(Assignment):
Each line below should be repeated exactly, but no picture should be carried over.

━━━━━ Supplied material

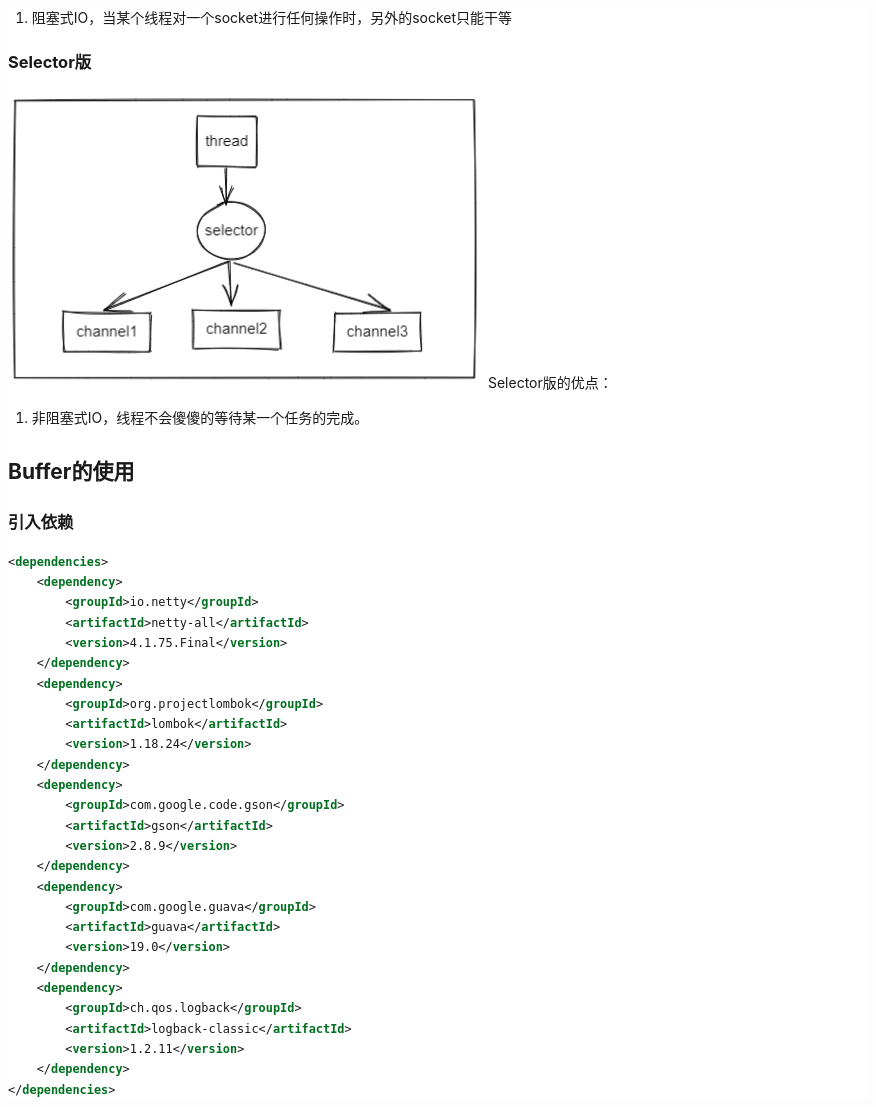 1. 阻塞式IO，当某个线程对一个socket进行任何操作时，另外的socket只能干等

### Selector版
 ![](assets/Pasted%20image%2020220927221400.png)
Selector版的优点：
1. 非阻塞式IO，线程不会傻傻的等待某一个任务的完成。

## Buffer的使用
### 引入依赖
```xml
<dependencies>  
    <dependency>  
        <groupId>io.netty</groupId>  
        <artifactId>netty-all</artifactId>  
        <version>4.1.75.Final</version>  
    </dependency>  
    <dependency>  
        <groupId>org.projectlombok</groupId>  
        <artifactId>lombok</artifactId>  
        <version>1.18.24</version>  
    </dependency>  
    <dependency>  
        <groupId>com.google.code.gson</groupId>  
        <artifactId>gson</artifactId>  
        <version>2.8.9</version>  
    </dependency>  
    <dependency>  
        <groupId>com.google.guava</groupId>  
        <artifactId>guava</artifactId>  
        <version>19.0</version>  
    </dependency>  
    <dependency>  
        <groupId>ch.qos.logback</groupId>  
        <artifactId>logback-classic</artifactId>  
        <version>1.2.11</version>  
    </dependency>  
</dependencies>
```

━━━━━━━━━━

(Result for this exercise):
 1. 阻塞式IO，当某个线程对一个socket进行任何操作时，另外的socket只能干等

### Selector版
 ![](assets/Pasted%20image%2020220927221400.png)
Selector版的优点：
1. 非阻塞式IO，线程不会傻傻的等待某一个任务的完成。

## Buffer的使用
### 引入依赖
```xml
<dependencies>  
    <dependency>  
        <groupId>io.netty</groupId>  
        <artifactId>netty-all</artifactId>  
        <version>4.1.75.Final</version>  
    </dependency>  
    <dependency>  
        <groupId>org.projectlombok</groupId>  
        <artifactId>lombok</artifactId>  
        <version>1.18.24</version>  
    </dependency>  
    <dependency>  
        <groupId>com.google.code.gson</groupId>  
        <artifactId>gson</artifactId>  
        <version>2.8.9</version>  
    </dependency>  
    <dependency>  
        <groupId>com.google.guava</groupId>  
        <artifactId>guava</artifactId>  
        <version>19.0</version>  
    </dependency>  
    <dependency>  
        <groupId>ch.qos.logback</groupId>  
        <artifactId>logback-classic</artifactId>  
        <version>1.2.11</version>  
    </dependency>  
</dependencies>
```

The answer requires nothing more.